Na briga do Instagram com o Snapchat, quem vai sair ganhando?

Nesta terça-feira, 2 de Agosto, o Instagram atualizou seus serviços com algumas novidades. Agora a ferramenta possibilita que a gente publique fotos e vídeos que duram até 24 horas na timeline. Parece que tio Zuckerberg, injuriado por não poder ter comprado o Snapchat e não ficou satisfeito copiou as funções em seu aplicativo. Até o CEO da Instagram veio a público para afirmar a “inspiração”.

Agora dá para publicar fotos e vídeos com intervenções como textos, stickers e filtros. É bem verdade que o stories do Instagram ainda não possibilita filtros de identificação de rosto e geolocalização, mas deve ser só uma questão de tempo.

Mas e o que será que vai acontecer com o Snapchat? Será que ele vai sumir do mapa?
Bom, eu acho que não. Afinal, o que realmente some da internet?

Outros aplicativos já experimentaram esse sucesso e explosão em número de usuários e foram copiados por redes mais genéricas (menos nicho), como é o caso do Facebook que criou lives após o sucesso do Periscope. É o acontece no mercado das mídias, onde uma mídia vai evoluindo e se apropriando das outras.

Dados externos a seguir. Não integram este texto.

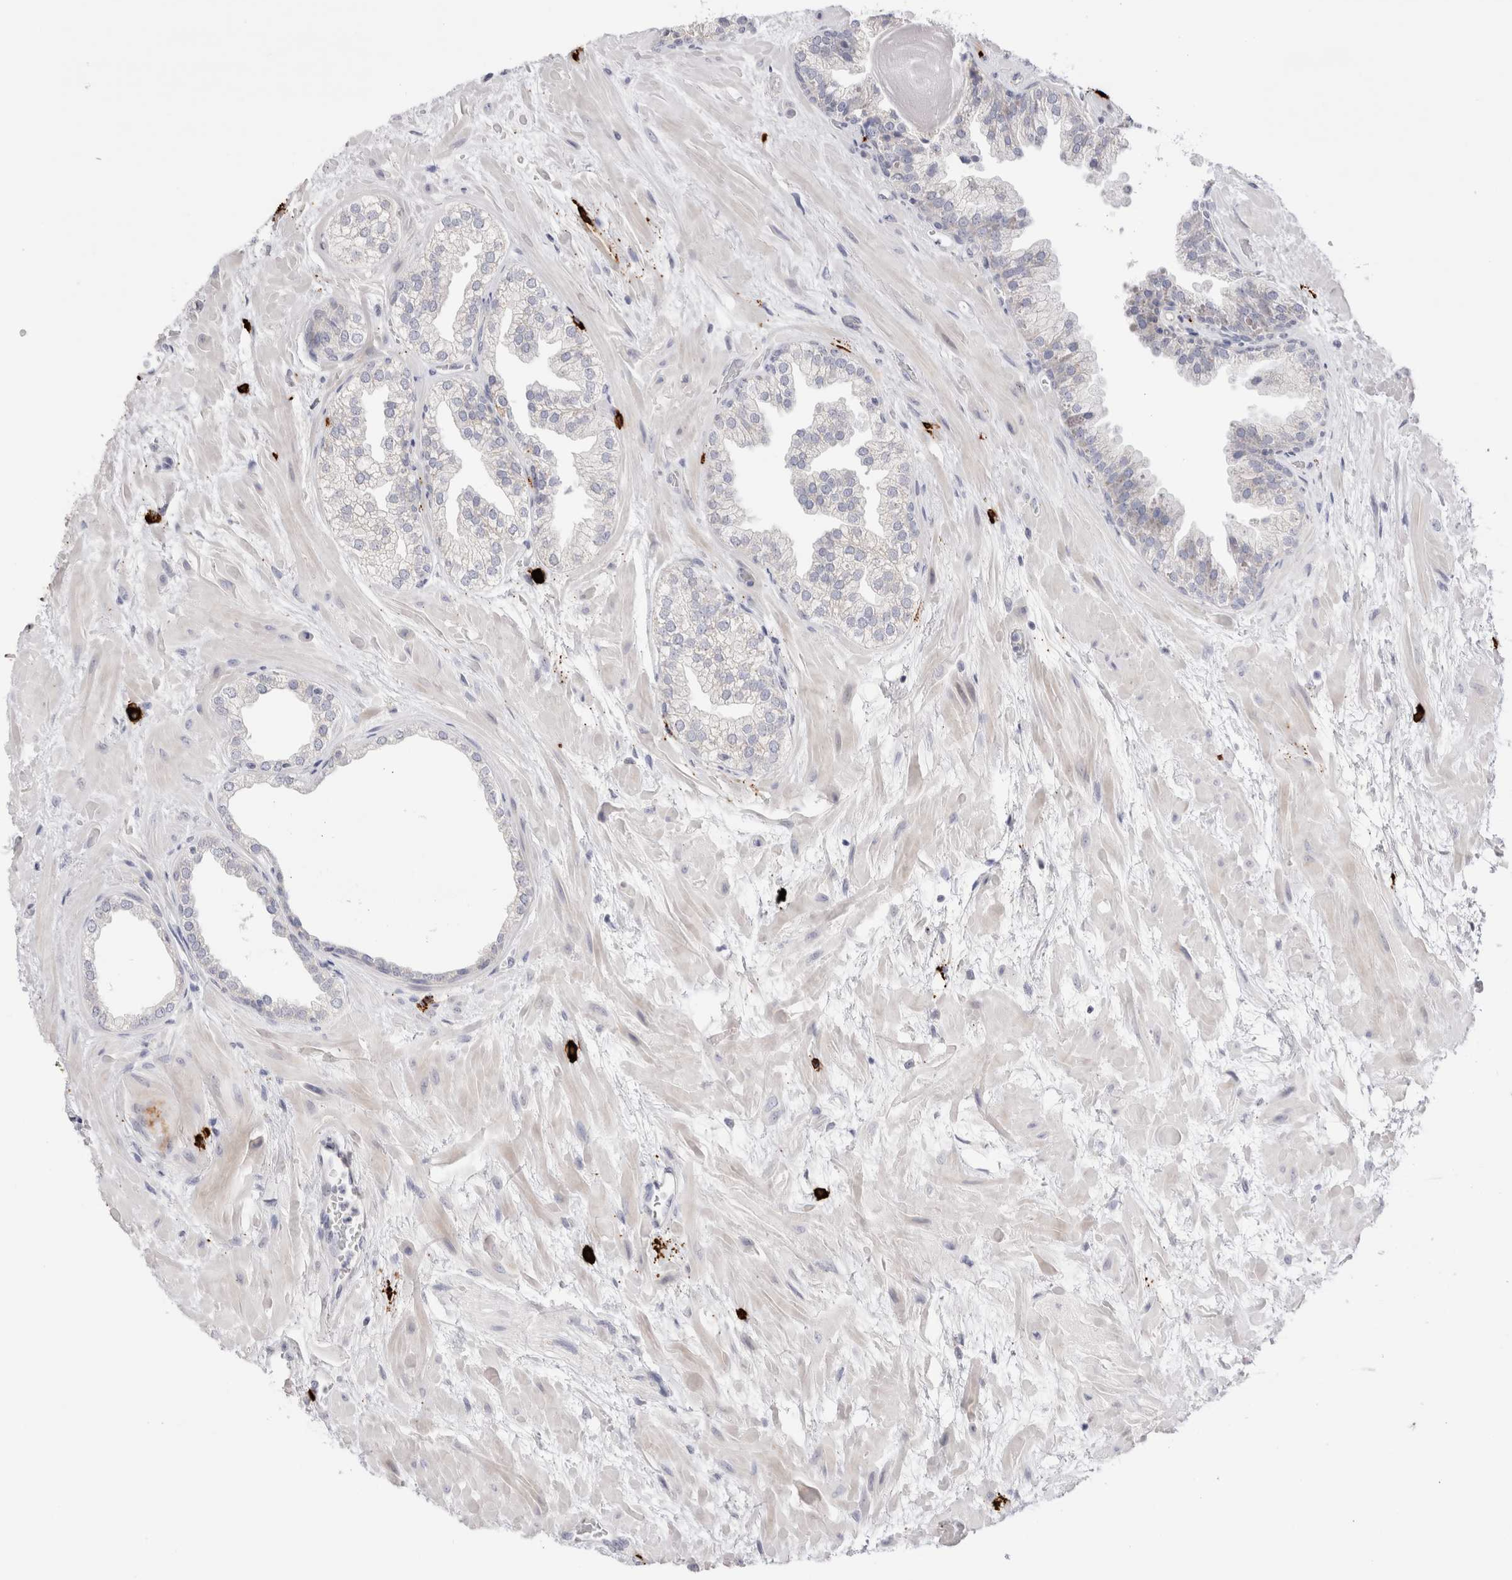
{"staining": {"intensity": "negative", "quantity": "none", "location": "none"}, "tissue": "prostate", "cell_type": "Glandular cells", "image_type": "normal", "snomed": [{"axis": "morphology", "description": "Normal tissue, NOS"}, {"axis": "topography", "description": "Prostate"}], "caption": "This histopathology image is of unremarkable prostate stained with immunohistochemistry (IHC) to label a protein in brown with the nuclei are counter-stained blue. There is no staining in glandular cells.", "gene": "SPINK2", "patient": {"sex": "male", "age": 48}}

Isso não quer dizer que o Periscope morreu (como eu escrevi em um post há algumas semanas), o Twitter dono do Periscope vem criando parcerias para movimentar a plataforma – uma delas com o Radiohead. A banda está incentivando seus fãs a utilizarem a rede para divulgar vídeos dos shows.

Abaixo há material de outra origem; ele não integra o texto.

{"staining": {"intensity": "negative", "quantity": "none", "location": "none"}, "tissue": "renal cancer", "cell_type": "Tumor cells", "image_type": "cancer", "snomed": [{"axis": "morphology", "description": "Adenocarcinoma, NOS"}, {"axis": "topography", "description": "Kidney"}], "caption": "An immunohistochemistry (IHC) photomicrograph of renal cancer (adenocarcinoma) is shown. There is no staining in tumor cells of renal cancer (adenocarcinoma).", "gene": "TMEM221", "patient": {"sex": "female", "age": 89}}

É o que eu acho que vai acontecer com o Snapchat. O Snapchat tem mais de 150 milhões de usuários ativos por dia, mais do que o Twitter (que está aí há 10 anos). Uma imensidão assim não sumirá da noite para o dia. É bem verdade que também não há como ter certeza do futuro da rede, mas pensar de forma otimista é uma das possibilidades para quem não quer ficar órfã da mídia.